Do you need weightlifting shoes?

Weightlifting shoes, sometimes erroneously called “squat shoes,” are shoes designed for the sport of Olympic weightlifting. They feature a hard, elevated heel, velcro straps, and a tight toe box.


Weightlifting shoes exist because the goal of Olympic weightlifting is to lift as much weight as possible. The sport requires some pretty extreme positions (such as an ass-to-grass overhead squat), and the elevated heel facilitates stronger deep-squat positions while assisting the athlete with stabilization.

These types of shoes have bled into other strength sports, and are sometimes recommended for recreational lifters or competitive powerlifters. A good question to determine whether you need shoes designed for Olympic weightlifting is:

Are you an Olympic weightlifter?

If you answered no, then you probably do not need weightlifting shoes. If you are competitive powerlifter, the elevated heel may make attaining competition depth (hip crease below the top of the knee) a bit easier; that’s because a raised heel reduces the amount of dorsiflexion required at any given point in the squat, making it easier for the knee to travel past the toes so the athlete can sit into a full squat. However, powerlifting doesn’t require much ankle mobility, so simple stretches may be more beneficial - and certainly more cost-effective -than purchasing a $200 pair of shoes.

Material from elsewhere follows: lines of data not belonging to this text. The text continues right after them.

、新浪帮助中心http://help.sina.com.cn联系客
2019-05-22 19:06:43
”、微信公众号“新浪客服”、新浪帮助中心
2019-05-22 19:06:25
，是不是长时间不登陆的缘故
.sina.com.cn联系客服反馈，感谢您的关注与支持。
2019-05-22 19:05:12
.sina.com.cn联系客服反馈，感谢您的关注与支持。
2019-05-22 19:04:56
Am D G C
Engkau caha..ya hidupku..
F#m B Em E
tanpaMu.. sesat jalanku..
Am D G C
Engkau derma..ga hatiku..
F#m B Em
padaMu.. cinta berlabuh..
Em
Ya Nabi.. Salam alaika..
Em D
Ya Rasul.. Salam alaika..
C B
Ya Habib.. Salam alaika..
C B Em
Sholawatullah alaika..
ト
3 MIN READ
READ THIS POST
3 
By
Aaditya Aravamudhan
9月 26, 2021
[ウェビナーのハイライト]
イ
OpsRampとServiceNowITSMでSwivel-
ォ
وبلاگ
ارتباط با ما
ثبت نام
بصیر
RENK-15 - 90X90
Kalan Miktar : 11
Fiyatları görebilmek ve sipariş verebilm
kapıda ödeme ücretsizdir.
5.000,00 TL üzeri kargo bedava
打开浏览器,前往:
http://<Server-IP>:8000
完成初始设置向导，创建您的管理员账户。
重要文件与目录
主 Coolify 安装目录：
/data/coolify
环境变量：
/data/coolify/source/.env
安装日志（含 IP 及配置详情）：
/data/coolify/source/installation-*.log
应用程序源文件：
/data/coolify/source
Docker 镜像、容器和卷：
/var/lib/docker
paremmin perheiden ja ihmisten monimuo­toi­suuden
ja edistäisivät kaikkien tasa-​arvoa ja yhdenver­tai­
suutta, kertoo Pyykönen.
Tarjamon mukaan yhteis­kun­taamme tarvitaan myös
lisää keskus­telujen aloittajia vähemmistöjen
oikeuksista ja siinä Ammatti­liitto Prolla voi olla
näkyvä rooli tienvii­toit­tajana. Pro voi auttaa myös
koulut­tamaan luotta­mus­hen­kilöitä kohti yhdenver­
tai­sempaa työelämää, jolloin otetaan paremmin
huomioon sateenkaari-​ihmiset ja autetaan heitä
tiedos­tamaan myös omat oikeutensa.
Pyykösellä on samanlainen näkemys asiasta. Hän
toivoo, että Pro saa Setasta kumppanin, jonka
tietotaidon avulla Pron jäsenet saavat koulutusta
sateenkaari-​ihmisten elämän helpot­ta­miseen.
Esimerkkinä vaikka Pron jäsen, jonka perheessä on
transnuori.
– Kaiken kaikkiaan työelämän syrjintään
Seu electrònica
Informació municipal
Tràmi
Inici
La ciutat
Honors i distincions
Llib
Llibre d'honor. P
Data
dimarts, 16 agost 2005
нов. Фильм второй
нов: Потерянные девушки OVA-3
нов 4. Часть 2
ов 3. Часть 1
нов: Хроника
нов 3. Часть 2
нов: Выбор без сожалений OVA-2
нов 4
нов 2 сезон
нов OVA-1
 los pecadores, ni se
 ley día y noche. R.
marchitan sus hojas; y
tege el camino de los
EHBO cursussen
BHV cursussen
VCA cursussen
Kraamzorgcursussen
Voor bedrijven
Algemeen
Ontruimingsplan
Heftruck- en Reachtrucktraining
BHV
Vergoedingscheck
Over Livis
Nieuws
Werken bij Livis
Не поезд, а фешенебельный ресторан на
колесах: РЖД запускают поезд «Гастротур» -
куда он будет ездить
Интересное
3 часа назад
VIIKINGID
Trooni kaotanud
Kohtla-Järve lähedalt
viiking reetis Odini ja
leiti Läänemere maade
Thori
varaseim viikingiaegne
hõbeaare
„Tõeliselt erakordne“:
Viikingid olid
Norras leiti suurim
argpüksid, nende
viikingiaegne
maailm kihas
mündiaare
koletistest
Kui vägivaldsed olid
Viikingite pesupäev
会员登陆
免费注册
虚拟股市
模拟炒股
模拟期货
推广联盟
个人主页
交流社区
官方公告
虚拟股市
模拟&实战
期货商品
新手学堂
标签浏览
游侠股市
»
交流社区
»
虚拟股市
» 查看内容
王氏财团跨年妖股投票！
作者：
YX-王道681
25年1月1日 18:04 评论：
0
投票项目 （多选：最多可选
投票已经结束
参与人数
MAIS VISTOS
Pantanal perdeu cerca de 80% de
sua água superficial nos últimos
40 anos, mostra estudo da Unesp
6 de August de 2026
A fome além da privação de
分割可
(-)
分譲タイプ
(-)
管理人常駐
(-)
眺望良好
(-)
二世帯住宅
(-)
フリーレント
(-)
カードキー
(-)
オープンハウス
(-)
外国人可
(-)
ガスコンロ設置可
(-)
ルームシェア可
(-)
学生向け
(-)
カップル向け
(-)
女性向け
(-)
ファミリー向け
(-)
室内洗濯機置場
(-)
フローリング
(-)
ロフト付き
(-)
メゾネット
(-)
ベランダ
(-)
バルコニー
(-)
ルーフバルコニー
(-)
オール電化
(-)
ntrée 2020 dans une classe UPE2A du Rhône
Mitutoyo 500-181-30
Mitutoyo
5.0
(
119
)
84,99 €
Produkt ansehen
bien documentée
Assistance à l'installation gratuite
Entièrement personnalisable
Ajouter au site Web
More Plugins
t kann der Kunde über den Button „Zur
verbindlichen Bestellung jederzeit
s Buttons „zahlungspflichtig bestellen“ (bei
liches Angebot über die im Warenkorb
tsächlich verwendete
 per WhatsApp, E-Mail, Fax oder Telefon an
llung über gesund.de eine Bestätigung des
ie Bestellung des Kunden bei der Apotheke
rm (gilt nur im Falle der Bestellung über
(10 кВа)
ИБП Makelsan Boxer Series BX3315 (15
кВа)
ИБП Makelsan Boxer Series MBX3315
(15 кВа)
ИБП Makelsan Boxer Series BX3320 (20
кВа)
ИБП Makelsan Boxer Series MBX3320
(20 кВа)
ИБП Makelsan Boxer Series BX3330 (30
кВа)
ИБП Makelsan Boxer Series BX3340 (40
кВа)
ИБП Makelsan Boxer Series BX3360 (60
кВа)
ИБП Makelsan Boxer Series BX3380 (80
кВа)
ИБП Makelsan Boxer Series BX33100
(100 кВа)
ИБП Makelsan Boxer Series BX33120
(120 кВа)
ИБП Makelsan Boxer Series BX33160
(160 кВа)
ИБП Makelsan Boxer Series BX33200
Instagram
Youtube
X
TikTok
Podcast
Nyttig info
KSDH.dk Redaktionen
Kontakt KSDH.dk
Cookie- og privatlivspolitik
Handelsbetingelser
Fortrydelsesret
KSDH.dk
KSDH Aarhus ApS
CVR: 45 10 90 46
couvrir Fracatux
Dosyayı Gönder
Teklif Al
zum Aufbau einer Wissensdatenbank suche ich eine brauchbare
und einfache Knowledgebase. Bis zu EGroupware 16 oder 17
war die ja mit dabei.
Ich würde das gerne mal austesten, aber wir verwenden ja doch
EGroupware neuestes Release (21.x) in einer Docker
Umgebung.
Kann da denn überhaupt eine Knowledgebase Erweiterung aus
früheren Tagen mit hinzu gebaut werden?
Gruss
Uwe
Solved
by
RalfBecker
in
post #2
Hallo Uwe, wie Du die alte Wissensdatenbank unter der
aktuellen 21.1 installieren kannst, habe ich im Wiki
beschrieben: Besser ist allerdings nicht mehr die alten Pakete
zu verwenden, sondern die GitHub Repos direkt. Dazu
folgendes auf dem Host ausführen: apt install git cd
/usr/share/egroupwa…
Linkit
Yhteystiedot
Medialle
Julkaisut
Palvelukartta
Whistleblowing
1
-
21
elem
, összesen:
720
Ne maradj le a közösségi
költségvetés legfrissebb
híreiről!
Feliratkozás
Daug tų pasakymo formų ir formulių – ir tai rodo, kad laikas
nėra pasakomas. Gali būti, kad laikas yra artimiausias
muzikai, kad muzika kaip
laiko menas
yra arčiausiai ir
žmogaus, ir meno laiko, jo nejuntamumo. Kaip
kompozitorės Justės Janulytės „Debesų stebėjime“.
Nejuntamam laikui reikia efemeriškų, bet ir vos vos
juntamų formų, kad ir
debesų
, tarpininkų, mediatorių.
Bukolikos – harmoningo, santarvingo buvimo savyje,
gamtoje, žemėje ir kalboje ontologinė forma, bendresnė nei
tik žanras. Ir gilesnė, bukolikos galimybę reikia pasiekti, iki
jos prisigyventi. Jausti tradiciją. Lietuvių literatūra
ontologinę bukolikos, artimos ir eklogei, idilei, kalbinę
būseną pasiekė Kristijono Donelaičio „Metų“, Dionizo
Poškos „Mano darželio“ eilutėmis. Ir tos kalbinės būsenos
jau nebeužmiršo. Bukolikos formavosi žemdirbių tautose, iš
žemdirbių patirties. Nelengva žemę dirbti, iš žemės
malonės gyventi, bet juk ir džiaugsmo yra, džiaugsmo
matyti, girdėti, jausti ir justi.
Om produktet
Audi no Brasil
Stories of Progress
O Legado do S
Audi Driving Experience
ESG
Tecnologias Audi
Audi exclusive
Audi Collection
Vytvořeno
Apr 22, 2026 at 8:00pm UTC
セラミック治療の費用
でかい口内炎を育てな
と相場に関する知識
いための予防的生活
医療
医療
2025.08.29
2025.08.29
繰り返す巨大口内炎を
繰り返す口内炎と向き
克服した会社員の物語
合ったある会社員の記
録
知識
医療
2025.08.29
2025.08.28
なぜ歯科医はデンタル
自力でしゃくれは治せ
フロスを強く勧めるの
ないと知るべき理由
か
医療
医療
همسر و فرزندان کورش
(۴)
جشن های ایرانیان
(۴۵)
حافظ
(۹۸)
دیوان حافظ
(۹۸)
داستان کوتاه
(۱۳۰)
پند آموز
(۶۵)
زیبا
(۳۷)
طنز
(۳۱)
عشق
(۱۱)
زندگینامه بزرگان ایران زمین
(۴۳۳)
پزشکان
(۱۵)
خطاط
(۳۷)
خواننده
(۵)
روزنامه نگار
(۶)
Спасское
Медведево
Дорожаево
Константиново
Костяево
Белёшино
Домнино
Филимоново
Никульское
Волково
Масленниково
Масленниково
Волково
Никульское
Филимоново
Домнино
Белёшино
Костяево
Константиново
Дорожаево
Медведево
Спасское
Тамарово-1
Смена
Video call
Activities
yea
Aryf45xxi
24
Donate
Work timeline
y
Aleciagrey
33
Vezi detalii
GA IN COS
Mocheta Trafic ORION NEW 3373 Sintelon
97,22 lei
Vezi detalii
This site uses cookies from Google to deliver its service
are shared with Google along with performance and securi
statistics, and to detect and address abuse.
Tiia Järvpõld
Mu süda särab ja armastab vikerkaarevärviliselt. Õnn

Advocates of weightlifting shoes might tell you that you should get them for “stability.” This is nonsense. Here’s powerlifter Chris Duffin squatting 805lbs in bare feet:


And here’s world record holder Dennis Cornelius squatting 795lbs in bare feet:


Do you think these lifters are having trouble with “stability”? Of course not. Your feet are stable, and a stable base is indeed a skill unto itself that can be learned - one which weightlifting shoes might actually inhibit in novice lifters. This doesn’t mean you need to squat in bare feet (although doing so can be a great tool for developing even pressure through the foot). You ought to avoid shoes with a soft insole (like running shoes) when lifting heavy weights, but any flat, firm, comfortable shoe will do just fine.